» **Problems**
a: List every message that salloc.exe prints in the sample session in the passage on the sinteractive command.
b: Write the next part of the passage on the sinteractive command, starting after its last sentence.

To allocate resources for an interactive job, use the sinteractive command. The options are largely the same as for the sbatch command. e.g.

[biowulf ~]$ sinteractive
salloc.exe: Granted job allocation 22261

[cn0004 ~]$ ...some interactive commands....

[cn0004 ~]$exit
exit
salloc.exe: Relinquishing job allocation 22261
salloc.exe: Job allocation 22261 has been revoked.

[biowulf ~]$
					    

The default sinteractive allocation is 1 core (2 CPUs) and 768 MB/CPU (1.5 GB) of memory. You can request additional resources. e.g.

sinteractive supports, via the -T/--tunnel option, automatically creating SSH tunnels that can be used to access application servers you run within your job. See SSH Tunneling on Biowulf for details.

Use sinteractive -h to see all available options.

» **Provided data**
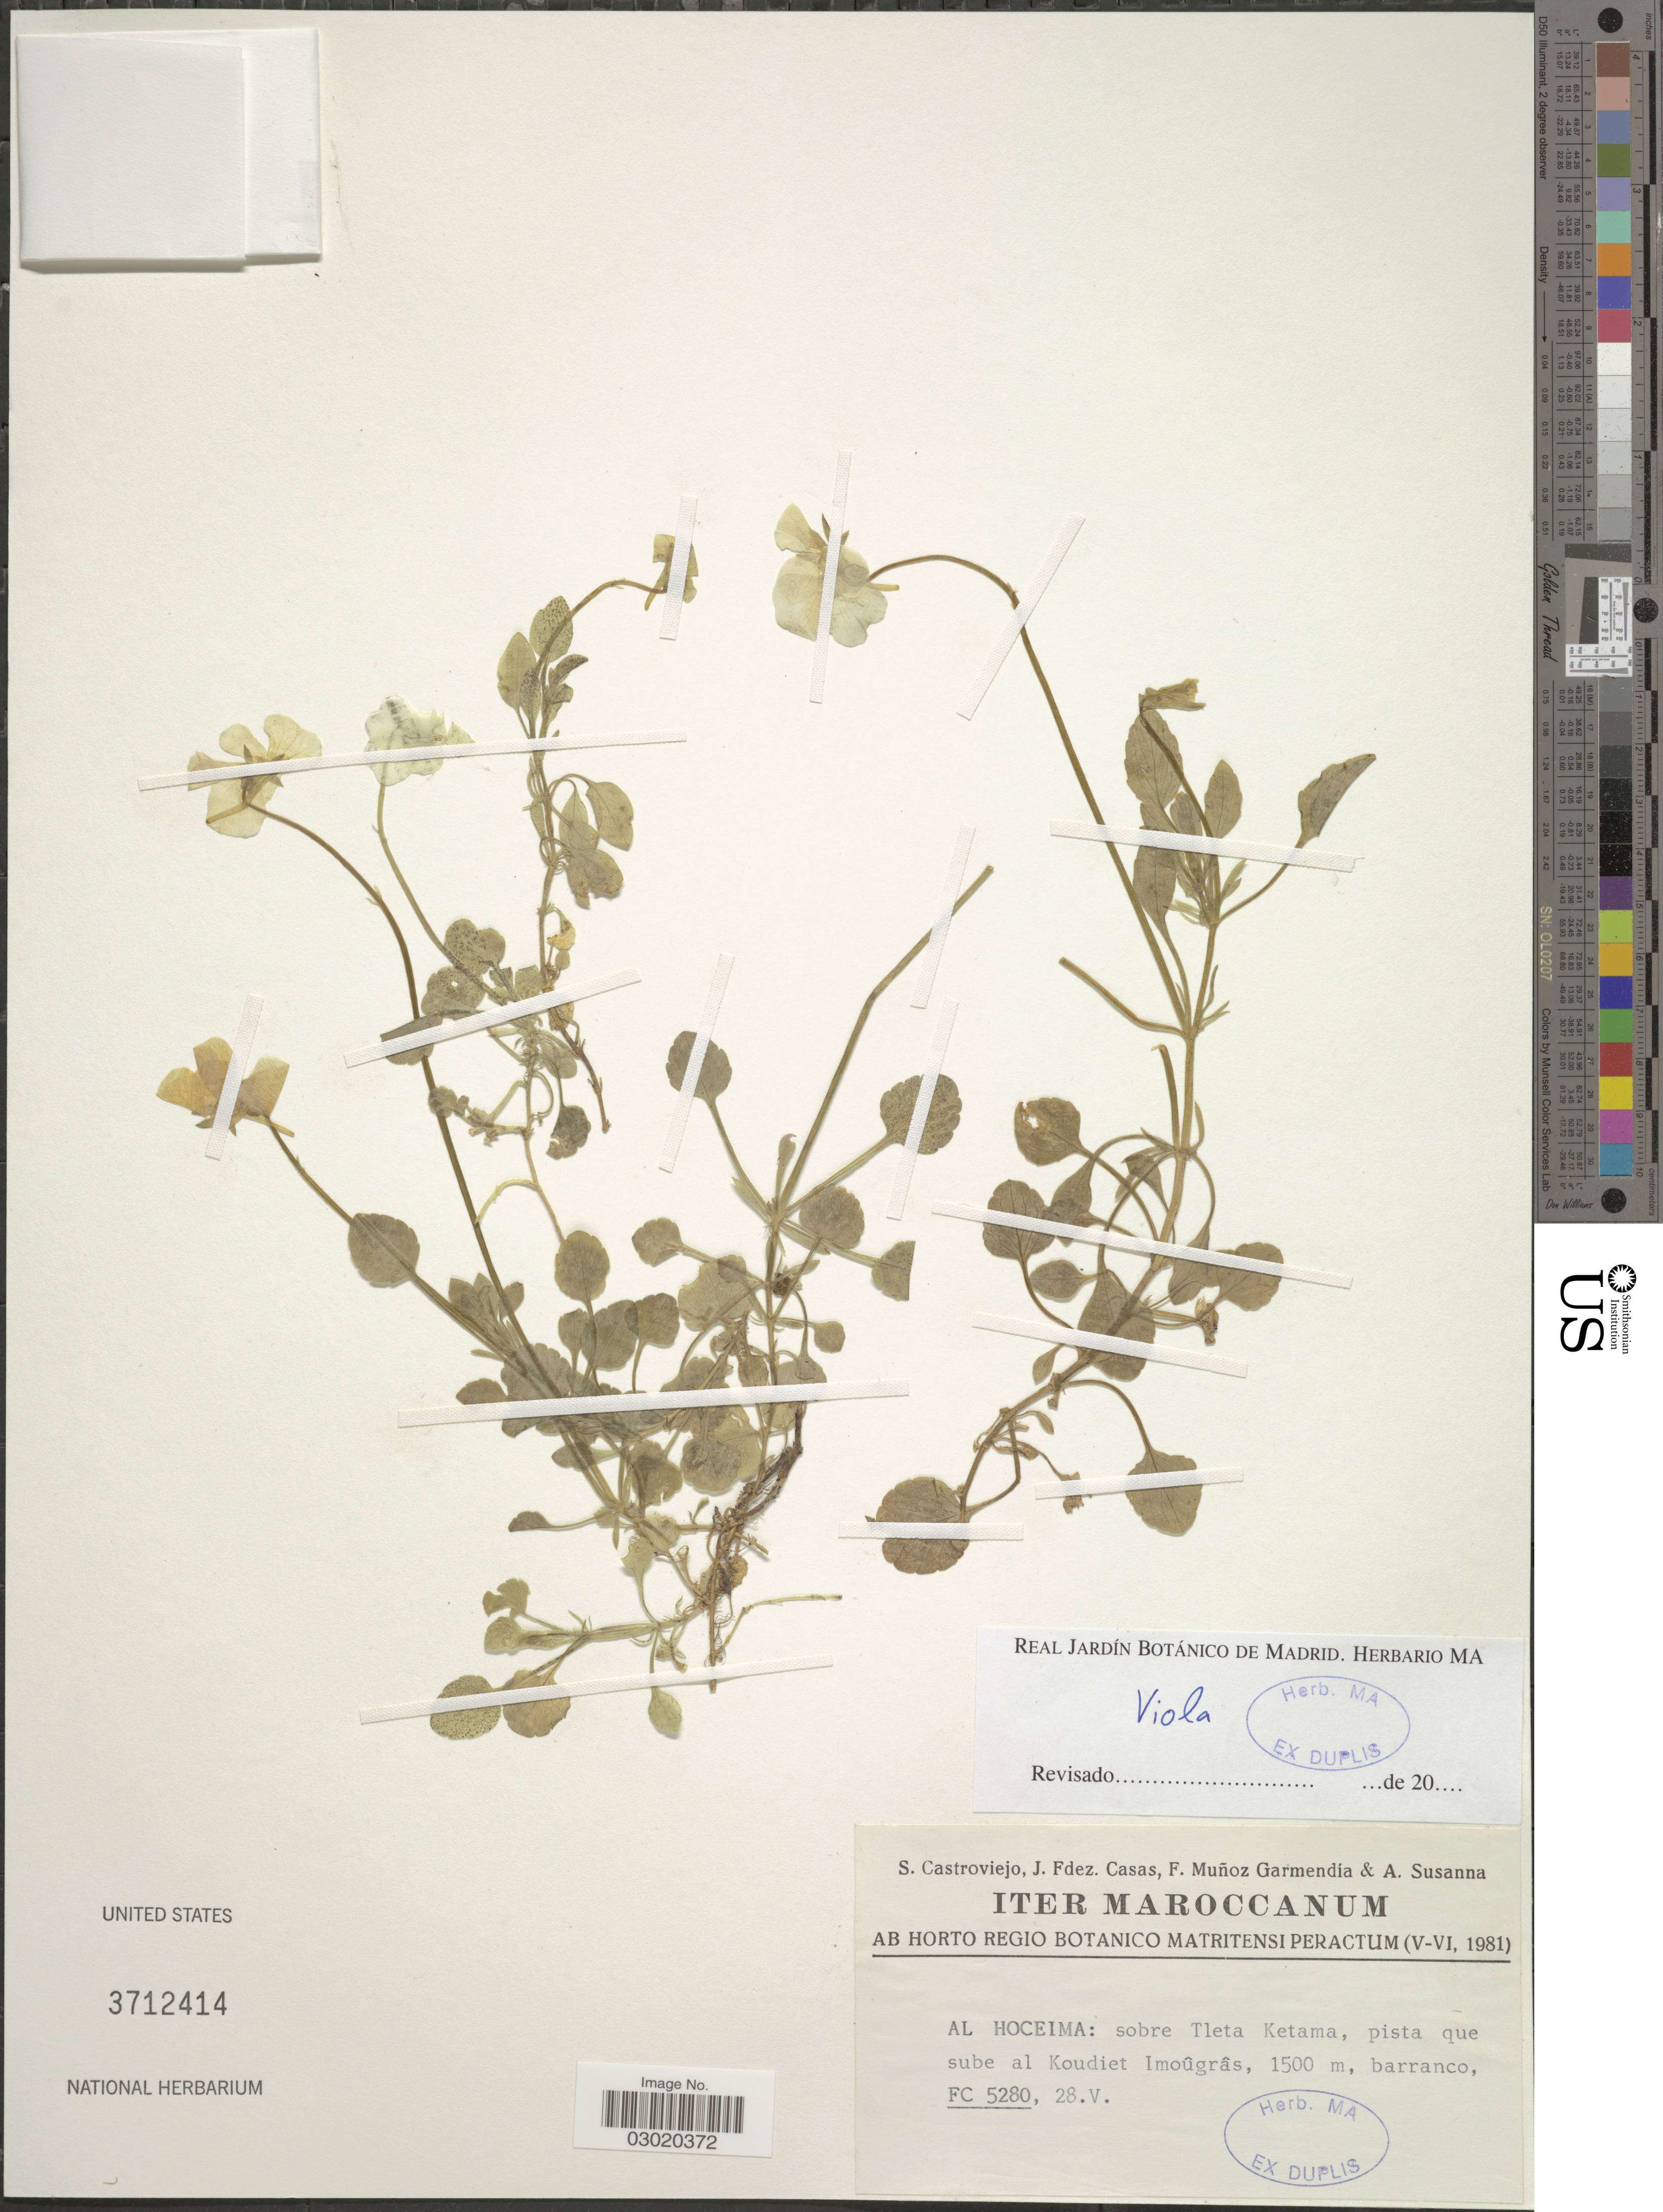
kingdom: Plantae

» **Responses to the exercise**
a:
- Granted job allocation 22261
- Relinquishing job allocation 22261
- Job allocation 22261 has been revoked.

b:
The number of concurrent interactive jobs is currently limited to 2 and the longest walltime is 36 hours. To see all up-to-date limits that apply to sinteractive sessions use the batchlim command

Re-connecting to interactive sessions: Interactive sessions are terminated if the controlling Biowulf session exits (e.g. laptop drops off the VPN). To maintain the interactive sessions even when you disconnect, we recommend tmux (tmux crash course, quick guide) or screen for text-based sessions. Start your sinteractive session from a tmux/screen window and then disconnect from the tmux/screen session before logging out. Then, when you reconnect to the Biowulf login node, you can re-attach to the tmux/screen session where your interactive session will be waiting for you. To reconnect to graphical sessions, use NX. Please do not run tmux or screen inside of NX.

Note: When interactive jobs are submitted without specifying the number of CPUs per task explicitly, the $SLURM_CPUS_PER_TASK environment variable is not set.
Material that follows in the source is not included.